[Source data]
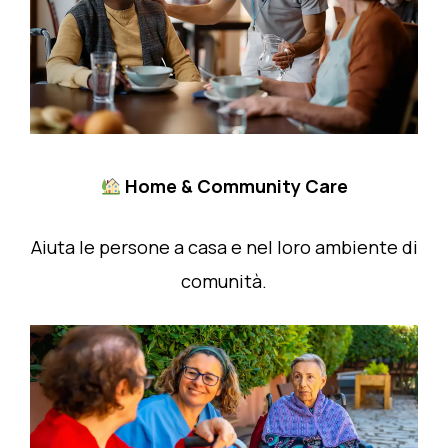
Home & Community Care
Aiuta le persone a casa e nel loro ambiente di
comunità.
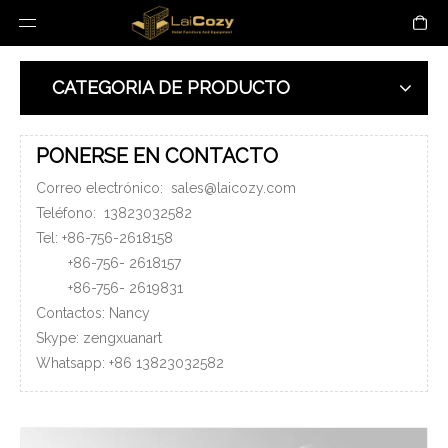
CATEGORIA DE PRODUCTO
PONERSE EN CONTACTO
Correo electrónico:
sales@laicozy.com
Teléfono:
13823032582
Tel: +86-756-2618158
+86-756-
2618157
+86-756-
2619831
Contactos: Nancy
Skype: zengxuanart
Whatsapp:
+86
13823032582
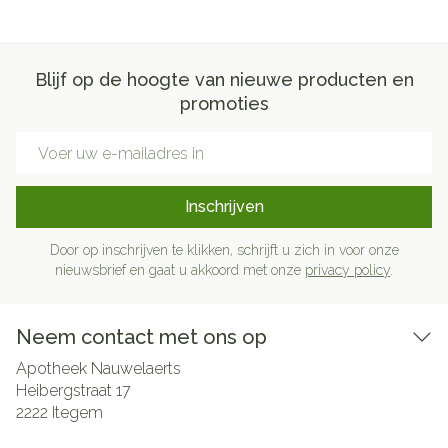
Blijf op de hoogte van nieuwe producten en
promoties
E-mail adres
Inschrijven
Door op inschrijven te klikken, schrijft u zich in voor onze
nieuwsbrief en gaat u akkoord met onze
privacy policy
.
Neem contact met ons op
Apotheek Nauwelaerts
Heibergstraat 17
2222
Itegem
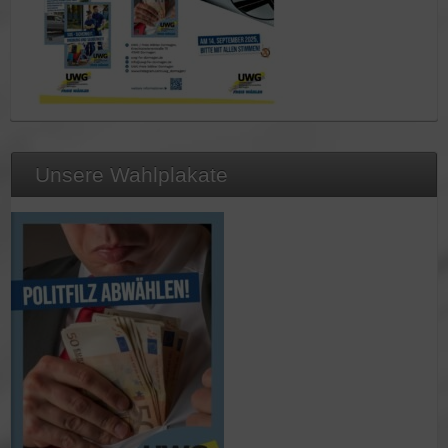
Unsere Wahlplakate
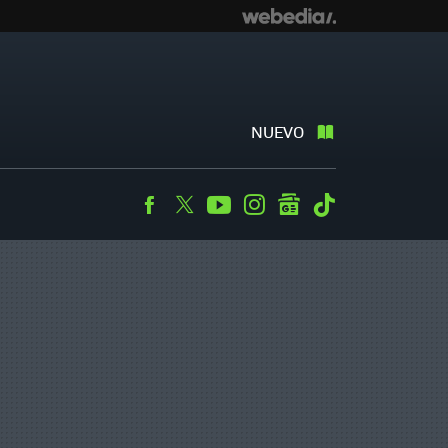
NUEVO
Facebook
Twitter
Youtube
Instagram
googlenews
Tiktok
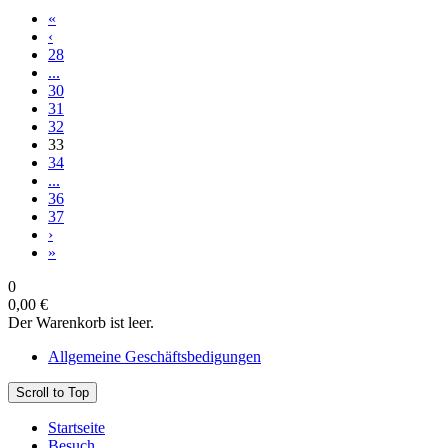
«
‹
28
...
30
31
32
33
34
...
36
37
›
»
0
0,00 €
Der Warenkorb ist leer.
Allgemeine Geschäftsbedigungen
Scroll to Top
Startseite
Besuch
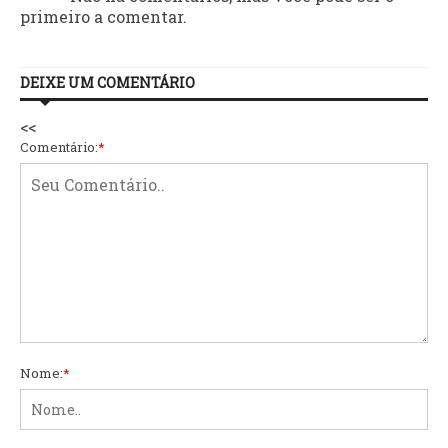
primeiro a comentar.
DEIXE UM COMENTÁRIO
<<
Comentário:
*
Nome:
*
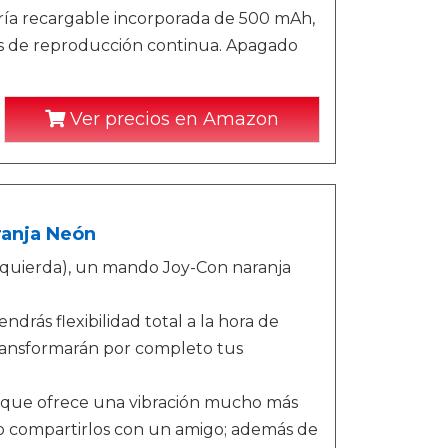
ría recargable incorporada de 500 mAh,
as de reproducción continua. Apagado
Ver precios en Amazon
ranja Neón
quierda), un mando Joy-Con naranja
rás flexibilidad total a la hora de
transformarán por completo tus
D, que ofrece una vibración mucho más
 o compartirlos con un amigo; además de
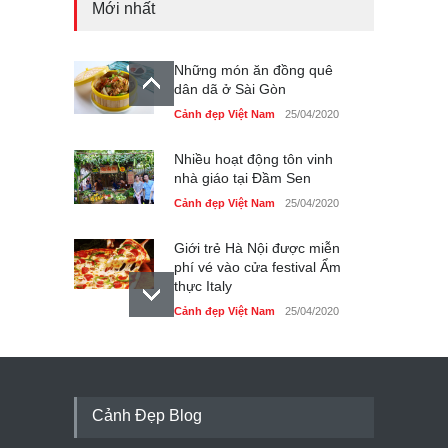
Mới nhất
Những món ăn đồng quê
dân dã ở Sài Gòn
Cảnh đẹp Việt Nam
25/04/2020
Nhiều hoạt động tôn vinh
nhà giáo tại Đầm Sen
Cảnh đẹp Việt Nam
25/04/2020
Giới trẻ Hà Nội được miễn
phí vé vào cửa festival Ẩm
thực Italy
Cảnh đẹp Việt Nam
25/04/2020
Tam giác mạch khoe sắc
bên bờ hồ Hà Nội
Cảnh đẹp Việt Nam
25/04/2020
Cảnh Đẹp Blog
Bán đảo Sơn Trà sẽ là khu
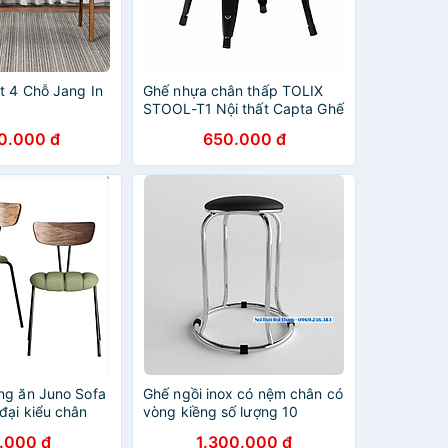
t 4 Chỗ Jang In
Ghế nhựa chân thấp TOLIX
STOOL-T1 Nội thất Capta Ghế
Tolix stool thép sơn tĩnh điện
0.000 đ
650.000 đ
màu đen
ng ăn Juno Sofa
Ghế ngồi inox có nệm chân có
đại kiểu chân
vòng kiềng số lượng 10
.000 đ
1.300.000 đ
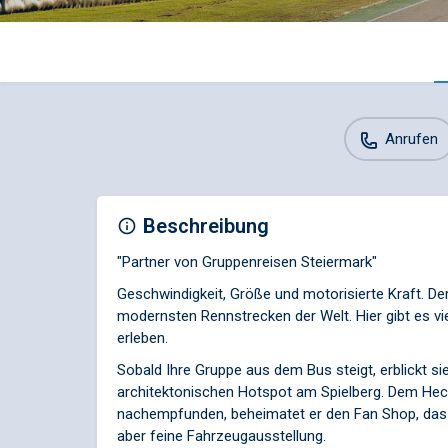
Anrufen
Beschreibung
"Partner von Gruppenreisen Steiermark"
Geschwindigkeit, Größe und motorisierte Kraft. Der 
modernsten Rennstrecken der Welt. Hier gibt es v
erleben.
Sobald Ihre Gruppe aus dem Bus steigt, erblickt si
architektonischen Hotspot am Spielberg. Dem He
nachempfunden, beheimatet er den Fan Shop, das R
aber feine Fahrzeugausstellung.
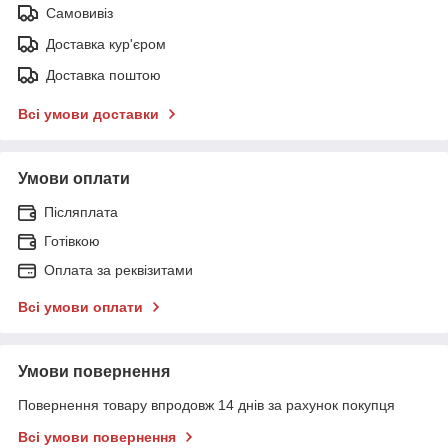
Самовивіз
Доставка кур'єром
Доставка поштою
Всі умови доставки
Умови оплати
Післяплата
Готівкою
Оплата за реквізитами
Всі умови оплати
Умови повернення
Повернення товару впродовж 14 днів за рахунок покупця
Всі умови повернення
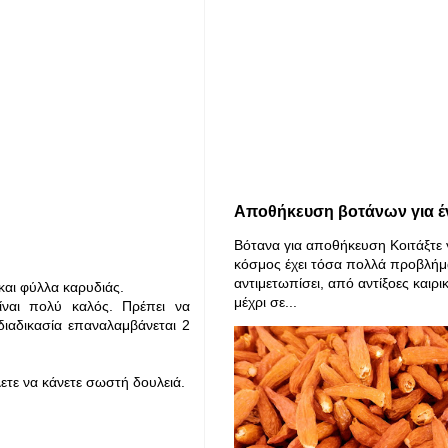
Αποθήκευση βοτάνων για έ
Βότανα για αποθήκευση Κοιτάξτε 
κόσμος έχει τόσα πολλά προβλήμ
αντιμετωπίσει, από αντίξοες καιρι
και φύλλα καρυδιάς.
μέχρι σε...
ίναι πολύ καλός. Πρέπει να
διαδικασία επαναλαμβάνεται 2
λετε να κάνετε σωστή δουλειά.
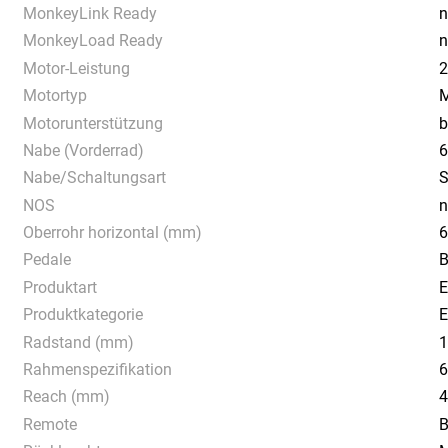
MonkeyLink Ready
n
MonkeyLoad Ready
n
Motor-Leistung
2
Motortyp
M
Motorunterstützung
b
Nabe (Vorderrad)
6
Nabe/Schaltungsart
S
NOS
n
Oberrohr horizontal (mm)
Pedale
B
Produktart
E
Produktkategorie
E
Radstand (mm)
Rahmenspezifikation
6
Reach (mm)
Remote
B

* * *

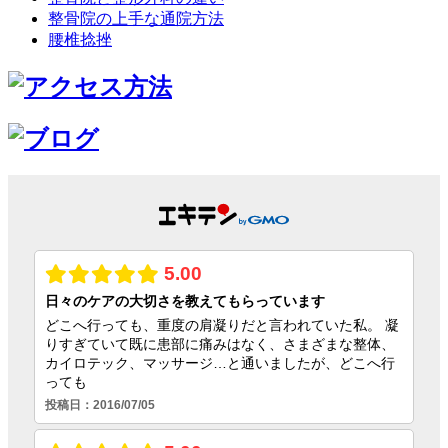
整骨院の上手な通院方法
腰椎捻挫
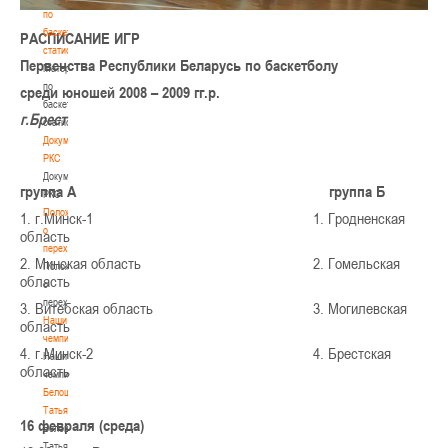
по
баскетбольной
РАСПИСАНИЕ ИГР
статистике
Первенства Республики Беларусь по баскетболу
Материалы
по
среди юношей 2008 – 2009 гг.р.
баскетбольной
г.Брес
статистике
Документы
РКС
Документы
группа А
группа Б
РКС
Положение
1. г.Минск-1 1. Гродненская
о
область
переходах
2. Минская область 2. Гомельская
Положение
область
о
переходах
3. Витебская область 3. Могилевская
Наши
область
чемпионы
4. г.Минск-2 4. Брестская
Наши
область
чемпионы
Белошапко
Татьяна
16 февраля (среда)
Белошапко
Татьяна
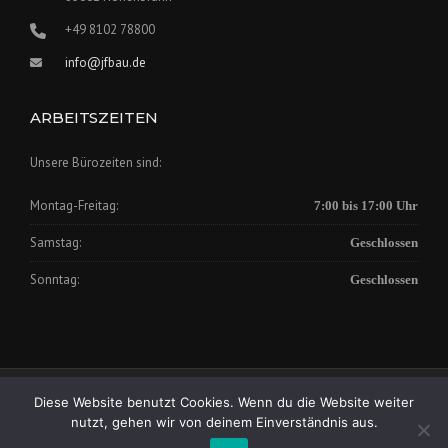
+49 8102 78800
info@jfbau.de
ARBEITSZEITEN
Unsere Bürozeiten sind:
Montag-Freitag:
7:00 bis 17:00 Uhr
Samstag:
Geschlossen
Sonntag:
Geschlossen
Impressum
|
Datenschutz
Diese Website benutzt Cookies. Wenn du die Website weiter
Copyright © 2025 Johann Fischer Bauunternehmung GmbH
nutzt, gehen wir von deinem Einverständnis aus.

---

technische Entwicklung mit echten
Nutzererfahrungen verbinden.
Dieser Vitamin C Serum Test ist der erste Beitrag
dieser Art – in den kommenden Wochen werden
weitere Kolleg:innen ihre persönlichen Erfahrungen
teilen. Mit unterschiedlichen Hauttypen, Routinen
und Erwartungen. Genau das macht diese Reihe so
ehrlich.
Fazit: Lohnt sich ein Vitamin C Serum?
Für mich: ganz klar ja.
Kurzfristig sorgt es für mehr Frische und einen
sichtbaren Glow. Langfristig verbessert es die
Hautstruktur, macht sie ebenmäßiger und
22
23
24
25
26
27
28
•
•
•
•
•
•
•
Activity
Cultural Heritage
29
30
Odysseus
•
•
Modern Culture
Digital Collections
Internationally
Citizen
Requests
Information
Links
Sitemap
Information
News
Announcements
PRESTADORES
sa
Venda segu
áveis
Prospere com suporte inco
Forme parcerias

ASSIGNMENT – Reproduce the section of the listing that begins with the line containing "Unsere Wahlplakate" and ends with the line containing "aber feine Fahrzeugausstellung.". Omit the pictures.

EXERCISE RESPONSE –
Unsere Wahlplakate
NUEVO
Facebook
Twitter
Youtube
Instagram
googlenews
Tiktok
«
‹
28
...
30
31
32
33
34
...
36
37
›
»
0
0,00 €
Der Warenkorb ist leer.
Allgemeine Geschäftsbedigungen
Scroll to Top
Startseite
Besuch
primeiro a comentar.
DEIXE UM COMENTÁRIO
<<
Comentário:
*
Nome:
*
ría recargable incorporada de 500 mAh,
as de reproducción continua. Apagado
Ver precios en Amazon
ranja Neón
quierda), un mando Joy-Con naranja
rás flexibilidad total a la hora de
transformarán por completo tus
D, que ofrece una vibración mucho más
 o compartirlos con un amigo; además de
Mới nhất
Những món ăn đồng quê
dân dã ở Sài Gòn
Cảnh đẹp Việt Nam
25/04/2020
Nhiều hoạt động tôn vinh
nhà giáo tại Đầm Sen
Cảnh đẹp Việt Nam
25/04/2020
Giới trẻ Hà Nội được miễn
phí vé vào cửa festival Ẩm
thực Italy
Cảnh đẹp Việt Nam
25/04/2020
Tam giác mạch khoe sắc
bên bờ hồ Hà Nội
Cảnh đẹp Việt Nam
25/04/2020
Cảnh Đẹp Blog
Bán đảo Sơn Trà sẽ là khu
t 4 Chỗ Jang In
Ghế nhựa chân thấp TOLIX
STOOL-T1 Nội thất Capta Ghế
Tolix stool thép sơn tĩnh điện
0.000 đ
650.000 đ
màu đen
ng ăn Juno Sofa
Ghế ngồi inox có nệm chân có
đại kiểu chân
vòng kiềng số lượng 10
.000 đ
1.300.000 đ
Anrufen
Beschreibung
"Partner von Gruppenreisen Steiermark"
Geschwindigkeit, Größe und motorisierte Kraft. Der 
modernsten Rennstrecken der Welt. Hier gibt es v
erleben.
Sobald Ihre Gruppe aus dem Bus steigt, erblickt si
architektonischen Hotspot am Spielberg. Dem He
nachempfunden, beheimatet er den Fan Shop, das R
aber feine Fahrzeugausstellung.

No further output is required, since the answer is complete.